The number of polynomials having zeroes as -2 and 5 is
(a) 1
(b) 2
(c) 3
(d) more than 3
(d) Let p (x) = ax2 + bx + c be the required polynomial whose zeroes are -2 and 5.
$\therefore \quad$ Sum of zeroes $=\frac{-b}{a}$
$\Rightarrow$ $\frac{-b}{a}=-2+5=\frac{3}{1}=\frac{-(-3)}{1}$ ...(i)
and product of zeroes $=\frac{c}{a}$
$\Rightarrow \quad \frac{c}{a}=-2 \times 5=\frac{-10}{1}$ .....(ii)
From Eqs. (i) and (ii),
$a=1, b=-3$ and $c=-10$
$\therefore$ $p(x)=a x^{2}+b x+c=1 \cdot x^{2}-3 x-10$
$=x^{2}-3 x-10$
But we know that, if we multiply/divide any polynomial by any arbitrary constant.
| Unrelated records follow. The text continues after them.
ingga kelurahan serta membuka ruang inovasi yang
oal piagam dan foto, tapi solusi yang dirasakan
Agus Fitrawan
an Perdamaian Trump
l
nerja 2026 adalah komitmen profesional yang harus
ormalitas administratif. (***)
Then, the zeroes of polynomial never change.
$\therefore$ $p(x)=k x^{2}-3 k x-10 k$ [where, $k$ is a real number]
$\Rightarrow$ $p(x)=\frac{x^{2}}{k}-\frac{3}{k} x-\frac{10}{k}$ [where, $k$ is a non-zero real number]
Hence, the required number of polynomials are infinite i.e., more than 3.